• [TEXT]
== == ==

FORT LAUDERDALE, Fla. — During the company’s investor call this week to discuss fourth-quarter and full-year performance, AutoNation executives made a few predictions for 2014. Officials said they expect industry sales to rise 3% to 5% this year to more than 16 million units. As for the pressure the Consumer Financial Protection Bureau is putting on finance sources to eliminate rate participation, the company’s chief executive said: “… I don’t expect a structural change in the business model.”
Michael Jackson, AutoNation’s chairman and CEO, noted that the company’s F&I operations averaged $1,378 in profit per vehicle retailed, and added that about $500 of that average consisted of compensation from finance sources. He also noted that a few of the company’s 228 stores are testing a compensation model proposed by the National Automobile Dealers Association, a model that calls for management to sign off on all mark downs.
“I call it the Pacifico model,” Jackson said. “I think at the end of the day, though, the [current] business model serves the marketplace, the lenders and us extremely well."
As for his outlook for vehicle sales this year, Jackson said: “We believe that replacement demand, attractive products and strong consumer credit will continue to support sales as we return to the normal selling rate of 16 million units.”
In the fourth quarter, AutoNation posted total revenue of $4.5 billion, an 8% year-over-year increase. Operating income increased 20% to $203 million. For the full year, revenue was up 12% vs. 2012 to $17.5 billion, while operating income increased 15% year over year to $740 million.
“And we grew revenue, gross profit and margins across all business sectors,” noted Michael Maroone, the dealer group’s COO. “We're very proud of this performance.”
AutoNation’s net income for the fourth quarter increased 28% to $102.7 million, with sales of premium luxury new vehicles accounting for 46% of that total. “I’ll note that on a total store basis, our premium luxury segment income increased 28% compared to a year ago, due in part to a lift from new product launches and the resulting shift in mix within the segment,” Maroone said.

== == ==

Carry on the article about AutoNation's fourth-quarter results and 2014 outlook, starting after its last paragraph. The items that follow are drawn from a separate source and are unrelated to the article.

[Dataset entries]
== == ==

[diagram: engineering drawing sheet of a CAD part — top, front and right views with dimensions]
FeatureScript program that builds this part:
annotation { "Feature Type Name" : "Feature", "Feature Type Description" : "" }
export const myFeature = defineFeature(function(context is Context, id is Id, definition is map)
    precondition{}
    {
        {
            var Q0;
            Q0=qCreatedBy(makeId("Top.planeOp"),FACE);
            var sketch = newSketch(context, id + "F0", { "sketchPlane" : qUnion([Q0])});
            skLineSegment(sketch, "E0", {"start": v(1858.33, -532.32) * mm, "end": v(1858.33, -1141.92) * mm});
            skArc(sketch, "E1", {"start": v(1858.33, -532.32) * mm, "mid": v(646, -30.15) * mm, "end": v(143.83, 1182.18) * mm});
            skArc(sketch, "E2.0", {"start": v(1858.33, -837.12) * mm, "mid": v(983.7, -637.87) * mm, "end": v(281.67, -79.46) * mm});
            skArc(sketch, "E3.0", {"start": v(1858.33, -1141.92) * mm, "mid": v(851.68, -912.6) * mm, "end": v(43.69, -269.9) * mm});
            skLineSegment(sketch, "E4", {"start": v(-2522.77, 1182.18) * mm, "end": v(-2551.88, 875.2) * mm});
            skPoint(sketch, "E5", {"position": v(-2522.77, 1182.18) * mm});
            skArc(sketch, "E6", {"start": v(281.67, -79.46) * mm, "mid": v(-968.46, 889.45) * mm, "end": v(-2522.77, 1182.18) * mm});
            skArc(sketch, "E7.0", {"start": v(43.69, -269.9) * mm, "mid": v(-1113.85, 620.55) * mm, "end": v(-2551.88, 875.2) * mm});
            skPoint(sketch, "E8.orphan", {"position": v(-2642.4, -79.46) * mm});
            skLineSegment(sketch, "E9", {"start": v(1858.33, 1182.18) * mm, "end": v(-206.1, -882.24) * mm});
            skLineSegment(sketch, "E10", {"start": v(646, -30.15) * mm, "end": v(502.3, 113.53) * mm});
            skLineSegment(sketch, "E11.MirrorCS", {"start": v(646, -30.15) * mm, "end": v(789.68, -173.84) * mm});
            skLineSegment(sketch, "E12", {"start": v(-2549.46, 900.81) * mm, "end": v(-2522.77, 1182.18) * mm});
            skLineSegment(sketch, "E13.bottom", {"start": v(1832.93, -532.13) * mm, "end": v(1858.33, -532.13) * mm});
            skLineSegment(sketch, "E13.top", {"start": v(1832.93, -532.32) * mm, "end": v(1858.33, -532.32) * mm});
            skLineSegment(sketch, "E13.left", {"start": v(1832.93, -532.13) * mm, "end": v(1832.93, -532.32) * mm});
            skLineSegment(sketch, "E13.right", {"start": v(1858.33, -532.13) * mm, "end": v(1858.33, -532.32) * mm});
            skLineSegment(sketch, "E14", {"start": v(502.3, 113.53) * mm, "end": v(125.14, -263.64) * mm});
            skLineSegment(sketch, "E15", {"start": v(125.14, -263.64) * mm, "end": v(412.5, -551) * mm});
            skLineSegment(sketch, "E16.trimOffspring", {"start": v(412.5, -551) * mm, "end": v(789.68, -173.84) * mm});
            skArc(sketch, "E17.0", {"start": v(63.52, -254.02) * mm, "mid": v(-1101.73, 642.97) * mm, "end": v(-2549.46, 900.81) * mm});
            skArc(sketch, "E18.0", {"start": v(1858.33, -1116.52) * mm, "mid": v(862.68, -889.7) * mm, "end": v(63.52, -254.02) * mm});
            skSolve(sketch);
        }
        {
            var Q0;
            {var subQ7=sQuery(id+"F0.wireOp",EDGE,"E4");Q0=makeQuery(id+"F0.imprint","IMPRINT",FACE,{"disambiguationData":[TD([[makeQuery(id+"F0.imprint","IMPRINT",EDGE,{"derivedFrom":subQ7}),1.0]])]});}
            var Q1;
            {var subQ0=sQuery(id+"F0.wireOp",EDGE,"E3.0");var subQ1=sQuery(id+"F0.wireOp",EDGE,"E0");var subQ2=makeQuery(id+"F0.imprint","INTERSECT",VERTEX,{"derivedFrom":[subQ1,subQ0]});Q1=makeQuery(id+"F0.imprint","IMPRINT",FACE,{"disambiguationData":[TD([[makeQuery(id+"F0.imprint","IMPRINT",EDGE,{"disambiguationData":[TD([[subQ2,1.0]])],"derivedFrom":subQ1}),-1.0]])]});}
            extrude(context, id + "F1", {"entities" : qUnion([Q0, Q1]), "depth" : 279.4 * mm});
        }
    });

== == ==

• [ANSWER BELOW]
Same-store new-vehicle revenue increased $55 million to $2.5 billion. In total, the dealer group retailed 71,149 new vehicles in the fourth quarter, an increase of 465 vehicles. The dealer group also grew new-vehicle gross profit by $9 million to $163 million, while gross profit per new vehicle retailed increased $105 to $2,292.
The dealer group also retailed 47,174 used vehicles in the fourth quarter, up 4,300 units from the year-ago period. “We saw a nice lift in certified pre-owned vehicles retailed in the quarter and continue to work aggressively to acquire used inventory, both internally through increasing appraisals and winning more trades, and externally through our we-buy-your-car guarantee offer program, as well as various third-party partnerships,” Maroone said, adding that used-vehicle revenue totaled $872 million for the quarter, while retail gross profit and gross profit per used vehicle sold increased 12% to $75 million and $27 to $1,598, respectively.
Maroone also noted a name change for the company’s F&I operations, which, as of the fourth quarter, is now referred to as customer financial services. The rebranded department increased its gross profit per vehicle retailed by $71, or 5 %, with total gross profit increasing $15 million to $163 million.
“We continue to be extremely pleased with our performance here,” Maroone said. “That’s driven by a combination of our preferred lender network, OEM service contract alliances, store-level execution, product penetration and the customer experience, where we believe full transparency is a differentiator and value added products help drive long-term customer retention.”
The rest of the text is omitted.